The price was $80,000, non-negotiable. Danny recognized that this was a lot of money for one guy to pay, especially for a place that might get knocked into the water by a hemlock and float away. Twenty grand, on the other hand, seemed reasonable. All he had to do was find three other guys who felt the same way. He called me in Rhode Island, where I was living in a short-term rental that sat so close to the water, I could watch movies in my living room at night while holding a fishing rod baited for eels and cast into the bay. I’d just sold my first book for what seemed like a staggering sum of money, and since I was still a few years away from adult responsibility, I knew I’d end up blowing my windfall on outdoor gear and alcoholic beverages. That I could take permanent possession of a setup similar to the one I was now enjoying—albeit 3,000 miles away—was an irresistible notion. Our brother Matt and our buddy Dan were equally intrigued. The four of us mailed in our checks.

Danny and I were the first ones to plan a visit. To get there from his house in Anchorage, where I’d been staying for a couple of months, we ended up flying into Seattle and then transferring planes to Ketchikan, a town with an airport that happens to be on a different island than the town itself. We collected our bags and then dragged them down a long ramp toward a ferry dock. After crossing to Ketchikan, we dragged the bags up another ramp and waited in the rain for a cab. Since this was our only chance to stock up on provisions, we made the rounds to the grocery, hardware, and sporting-goods stores. By then it was too late to get a float plane, so we booked a hotel and caught a shuttle to the docks at dawn. There we loaded our supplies into the plane and flew over Clarence Strait toward the jagged and serpentine coastline of Prince of Wales Island, a landmass half the size of Hawaii’s Big Island but with three times as much coastline.

Danny and I will forever remember the month that followed as the summer of trash. When we climbed off the float plane to behold our new treasure, we were greeted by a two-acre parcel of garbage to which we now held the deed. There were steel barrels of chemicals such as kerosene, water sealer, and gear oil made useless by the intrusion of rainwater that had dripped through rust-perforated lids. Dozens of empty barrels, concealed beneath layers of moss, gave the landscape a bumpy look that reminded me of a rash. Elsewhere we found styrofoam blocks as big as bathtubs, a mound of fiberglass insulation the size of a car, enough rotted lumber to build a rotted house, and what would eventually turn out to be 150 gallons of crushed beer cans. Two sheds made of plastic sheeting had simply collapsed over time, burying piles of junked fishing gear, inoperable chainsaws, rusted hardware, busted-up shrimp and crab traps, and coils of cracked plastic hose. When we opened an outhouse toward the back of the property, near the national-forest border, we found that both the hole and the structure had been filled with household garbage.
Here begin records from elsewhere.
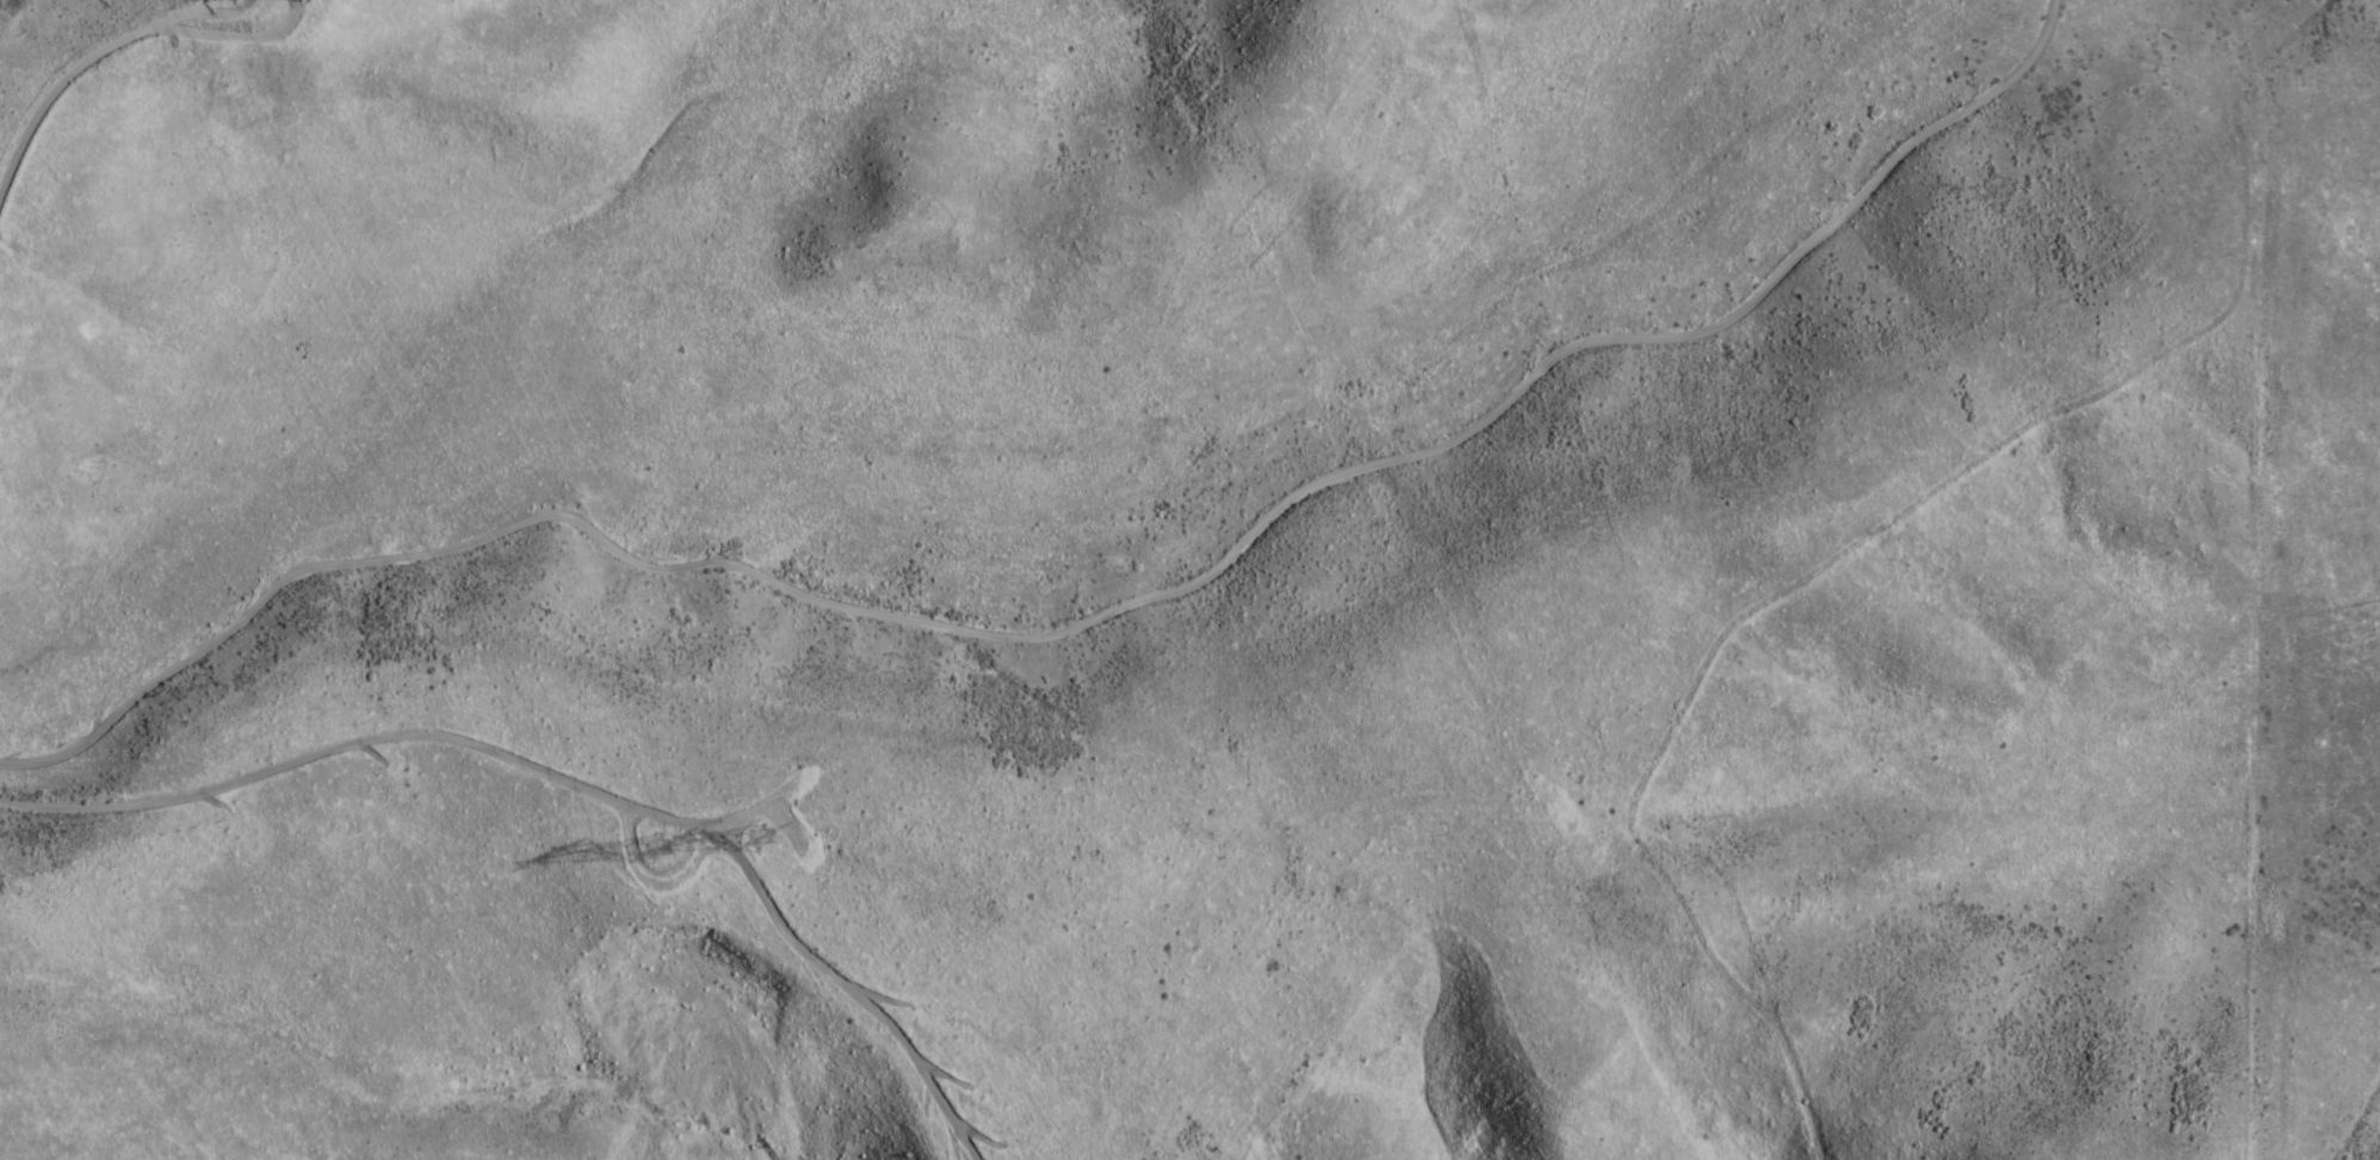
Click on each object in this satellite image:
road: (116, 37)
road: (1104, 631)
road: (564, 776)
power tower: (764, 852)
power tower: (657, 857)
The only thing more staggering than the volume and variety of the trash was the fact that it had all come in on boats and planes, presumably over the course of many decades. There was no economically feasible way for us to get it out of there and into a landfill, so we did the only thing that made sense. In a weird moment of clairvoyance, I had packed along my flame-retardant military flight suit, and this became my uniform for the next month as Danny and I built infernos of burning trash with smoke plumes rivaling those seen on news broadcasts dispatched from Kabul.